In this project, different concepts taught by Prof. Andrew Ng in the first two courses of Deep Learning Specialization are implemented in Python Numpy to construct a deep neural network for binary classification based on user specified settings. The use of this neural network is then demonstrated by training a binary classifier to differentiate between cat and non-cat pictures.
The following files/directories are attached:
- Deep_neural_network.py: Containts all the functions required to build a deep neural network, train the parameters and then make predictions by using the trained parameters.
- data directory: It contains train_catvnoncat.h5 and test_catvnoncat.h5 files having RGB image data of cats and non-cats objects.
- Cat_vs_non_cat_application.py: Builds a deep neural network for binary classification of cat vs. non-cat images.
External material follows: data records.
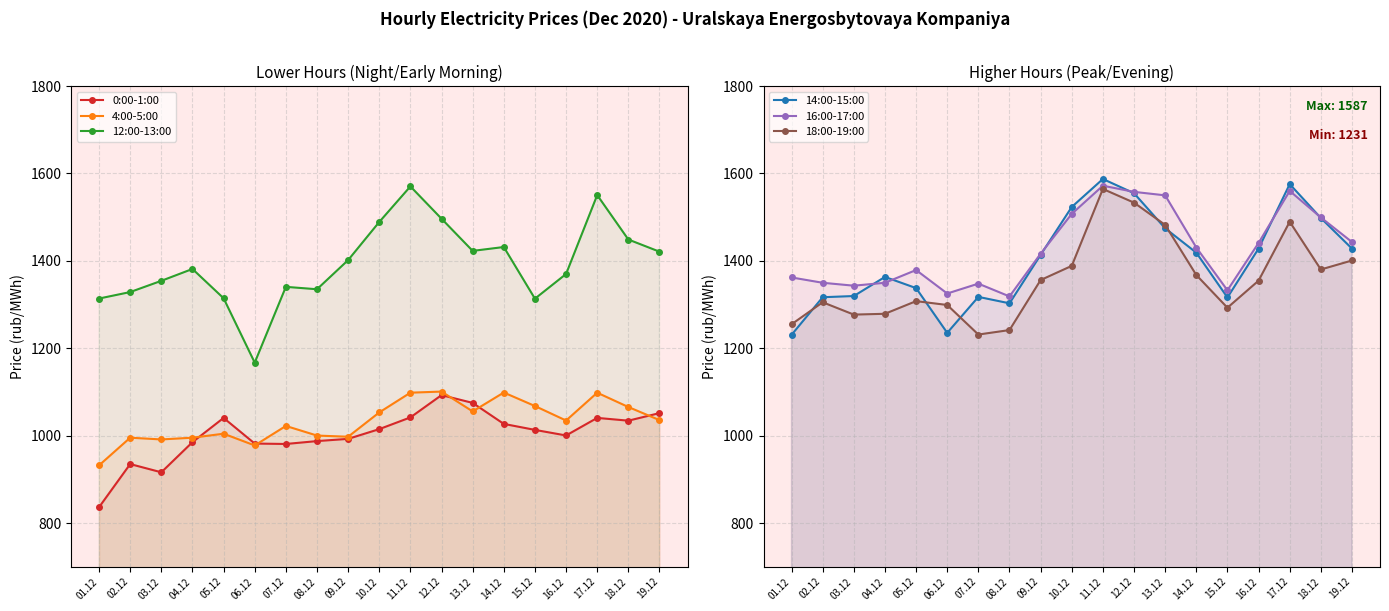

Is the value of 14:00-15:00 at 11.12 greater than the value of 16:00-17:00 at 02.12?

Yes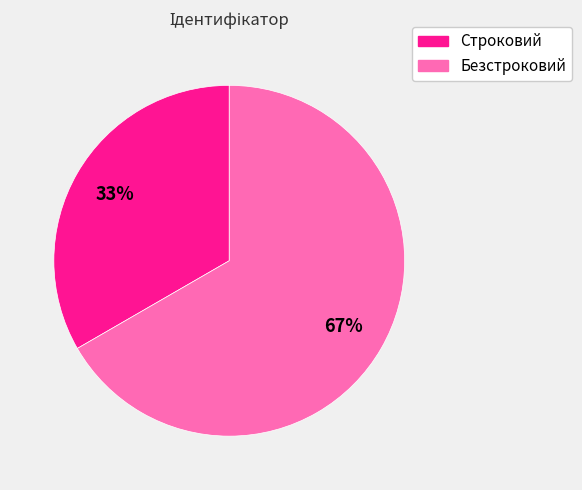

Do Строковий and Безстроковий together represent more than half of the pie?

Yes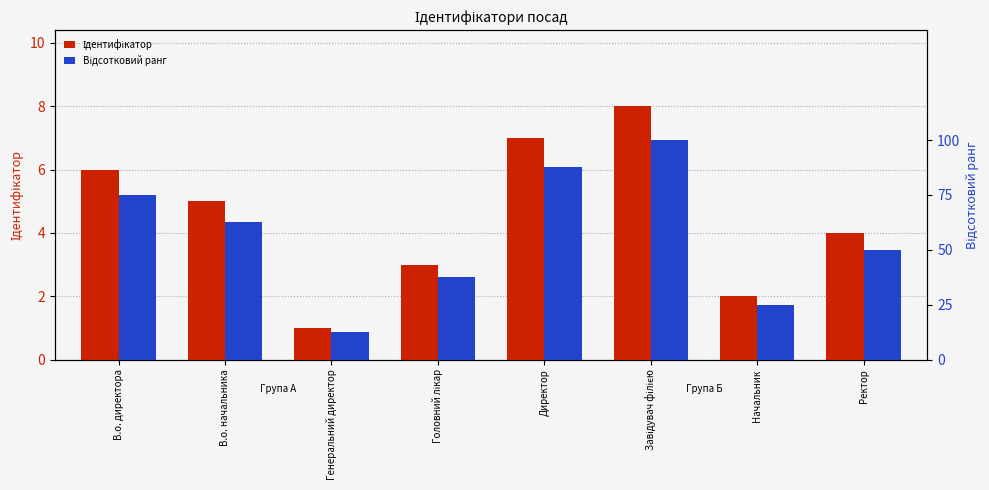

The Відсотковий ранг series shows 21.1 at Генеральний директор. True or false?

False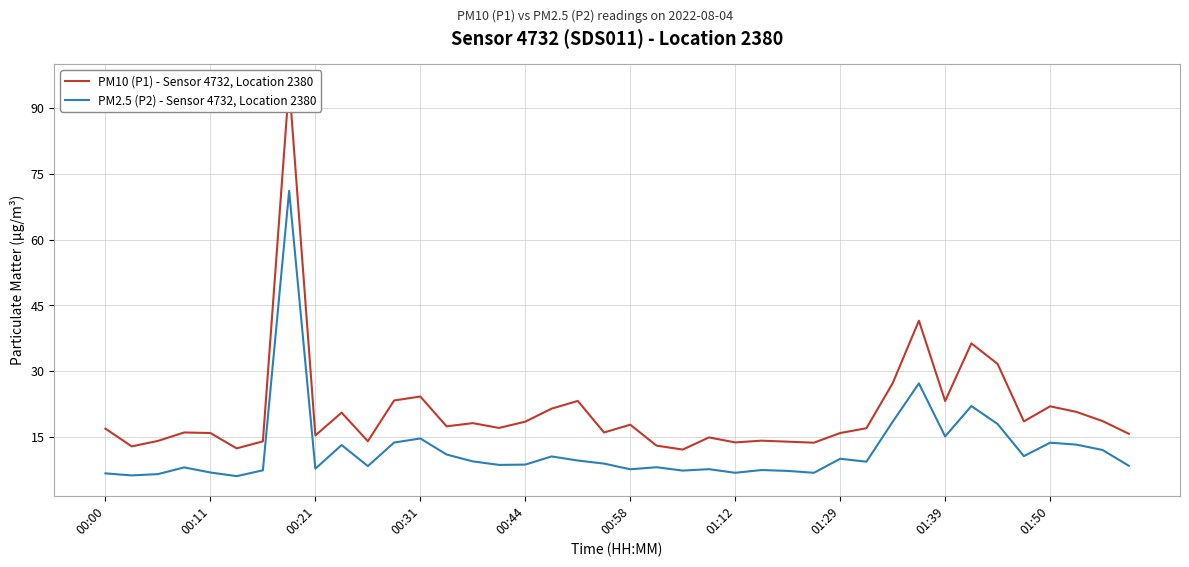

The PM10 (P1) - Sensor 4732, Location 2380 series shows 10.0 at 30. True or false?

False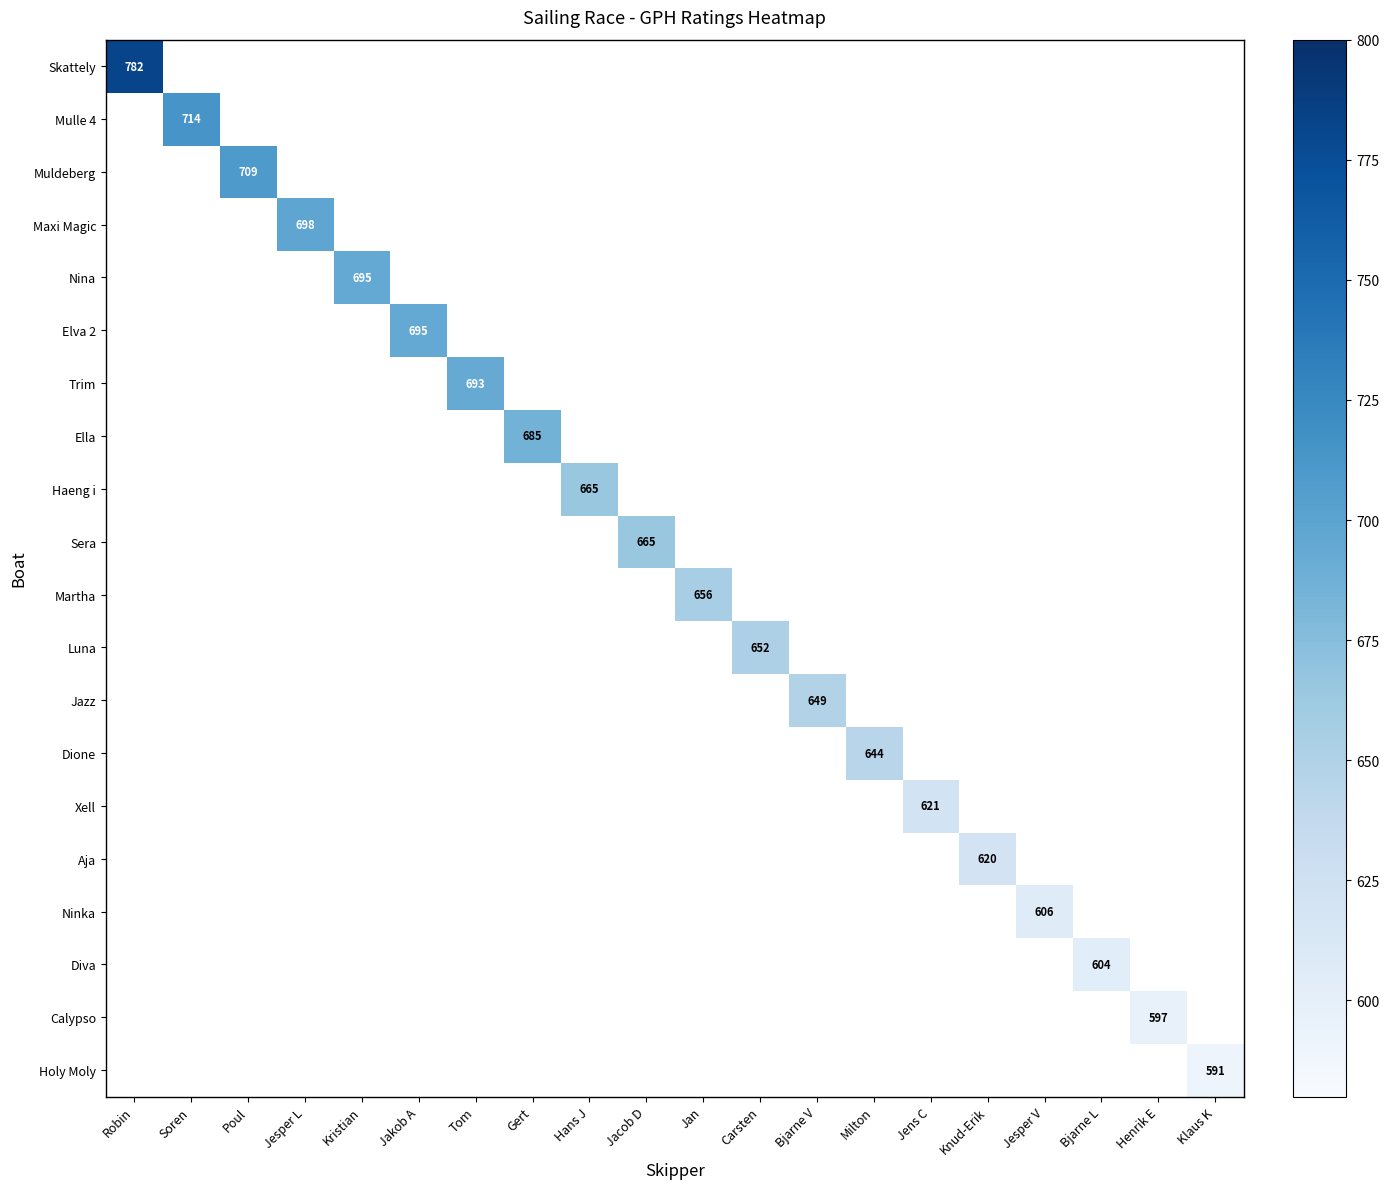

The Haeng i series shows 665 at Hans J. True or false?

True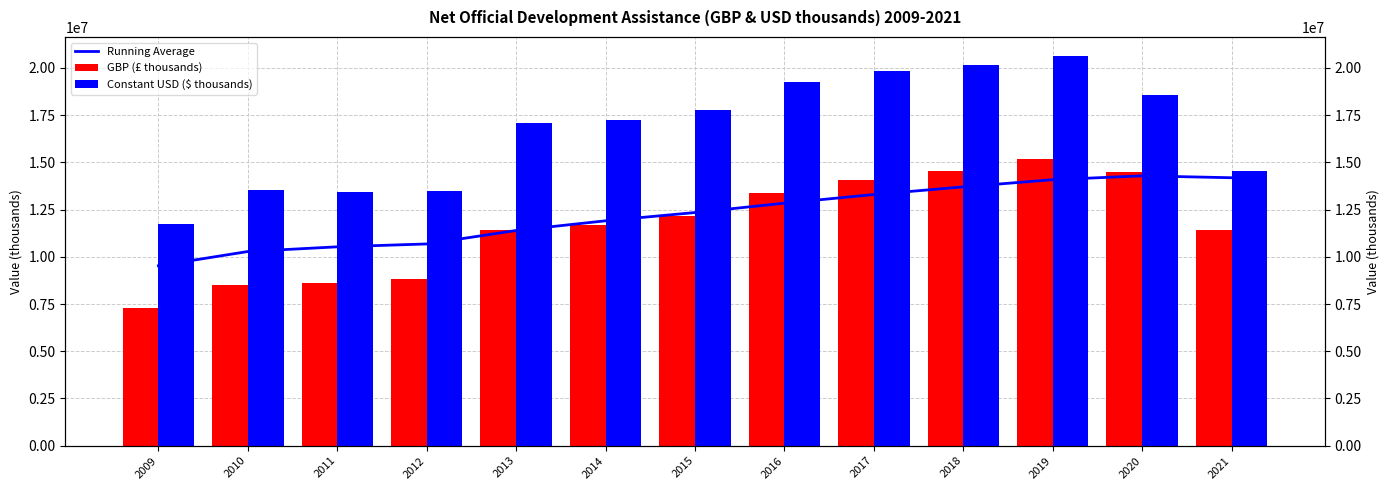

Rank the series at 2011 from lowest to highest value.

GBP (£ thousands), Running Average, Constant USD ($ thousands)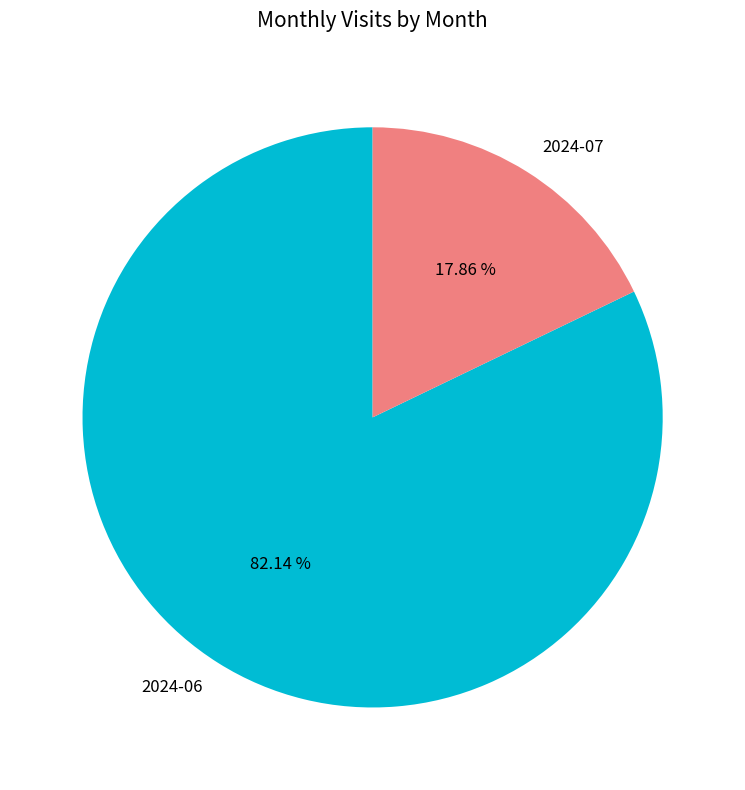

Is it true that 2024-07 is 33% of the pie?

False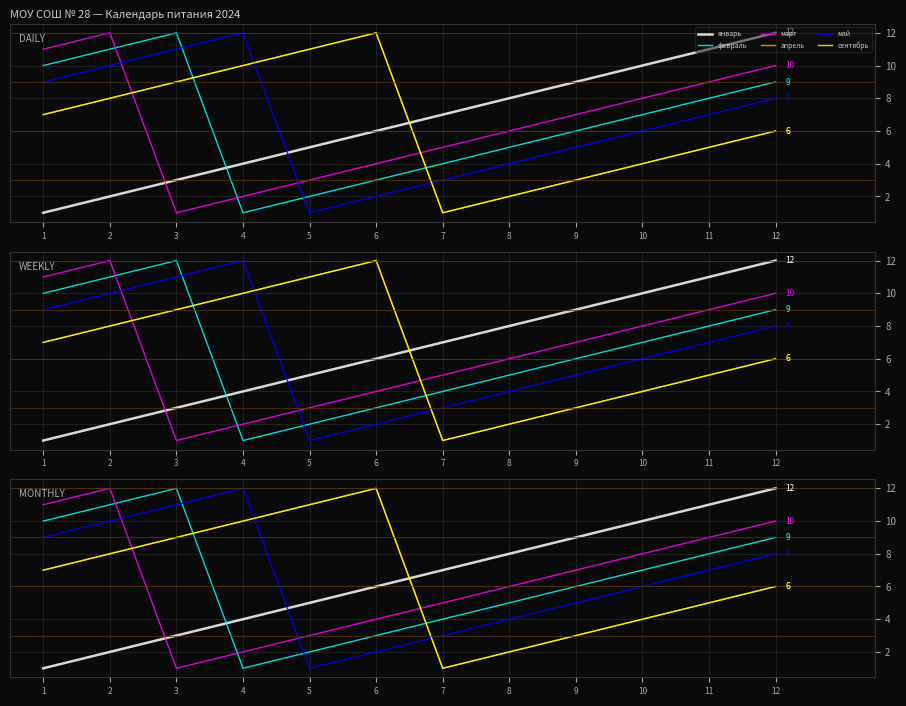

How many times do май and март cross each other?

2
This also includes a data preprocessing function which reads the image data from h5 files, flattens it and then standardize it to be fed into the neural network.
The implemented neural network model expects the train_X of shape (no. of features, no. of training examples) and train_y of shape (1, no. of training examples). train_y should contain 0/1 entries for binary classification. The user has also the freedom to provide the following settings:
- layers_dims: It is a list which specifies how many layers you want to have and what the number of units in each layer are. A typical example for 4 layer nueral network might be: layers_dims = [no. of input features, L1 units, L2 units, L3 units, 1]. The final layer always has 1 unit because this implementation is intended for binary classification at the moment.
- learning_rate: Learning rate for the optimizer.
- activation: Type of actiavtion to use for the hidden layers. The options are 'relu', 'leakyrelu', 'tanh' and 'sigmoid'. The output layer uses the 'sigmoid' unit.
- epochs: Number of full passes through the complete data set during the training.
- initialization: Type of initialization to use for the weights. The options are 'he' and 'xavier'. By default, initialization = 'he'
- lambd: Regularization parameter for L2 regularization. For the case where no regularization is used, lambd = 0. Regularization increases by increasing the lambd. By default, lambd = 0.
- keep_prob: This parameter allows the user to set the probability to keep the units output values if he wants to have Dropout. For no Dropout, keep_prob = 1 (keep all the units). In theory, L2 regularization can be used in combination with Dropout, but this implementation works only if the user wants to have either L2 regularization or Dropout, but not the both. This will be extended in future. By default, keep_prob = 1.
- batch_size: batch size to use mini-batch version of the optimization algorithm. By default, batch_size = None and it considers all the training examples in one single batch.
- optimizer: Type of optimizer to use. The options are 'gd', 'gd_with_momentum' and 'adam' for gradient descent, gradient descent with momentum and adam optimizer. By default, optimizer = 'gd'.
- beta1: The parameter to use for weighted moving average in gradient descent with momentum optimizer. This is also used in adam optimizer for first moment estimates. By default, beta1 = 0.9.
- beta2: The parameter to use for second moment estimates in adam optimizer. The default is 0.999.
- epsilon: A small number which is used in adam optimizer to avoid division by zero. The default is 10-8.
- W: Weights of the neural network.
- b: Biases of the neural network units
- Shape of W: (no. of units in current layer , no. of units/examples in the previous layer)
- Shape of b: (no. of units in the current layer , 1)
- l: Layer number. Input layer is numbered as zero. The first hidden layer is layer 1. The output layer is L.
- Z: Output of units before applying the non-linearity. Zl = WlAl-1 + bl
- A: Output of the units after applying non-linearity (e.g. Relu).
- dA: Derivative of cost w.r.t. A. The considered cost in this impelemtation is logistic loss.
- dZ: Derivative of cost w.r.t. Z.
- dW: Derivative of cost w.r.t. weights W.
- db: Derivative of cost w.r.t. biases b.
- Note: In the same layer, Z, A, dA and dZ have same shapes. Similarly, W and dW have same shapes. b and db have same shapes.
- parameters:: This is the dictionary containing the weights and the biases. The keys are: W1, b1, W2, b2, .... ,WL, bL
- grads: This is the dictionary containing the derivatives w.r.t. the cost. The keys are: 'dA' +str(l-1), 'dW' +str(l) and 'db' +str(l), where l is the layer number.
- predict: This is the function which is used to make predictions while using the trained weightes. The probalities greater than 0.5 are converted into 1s and the rest in 0s. Please provide the same activation ('relu' etc) here which you used during the training. By default, the activation is 'relu'.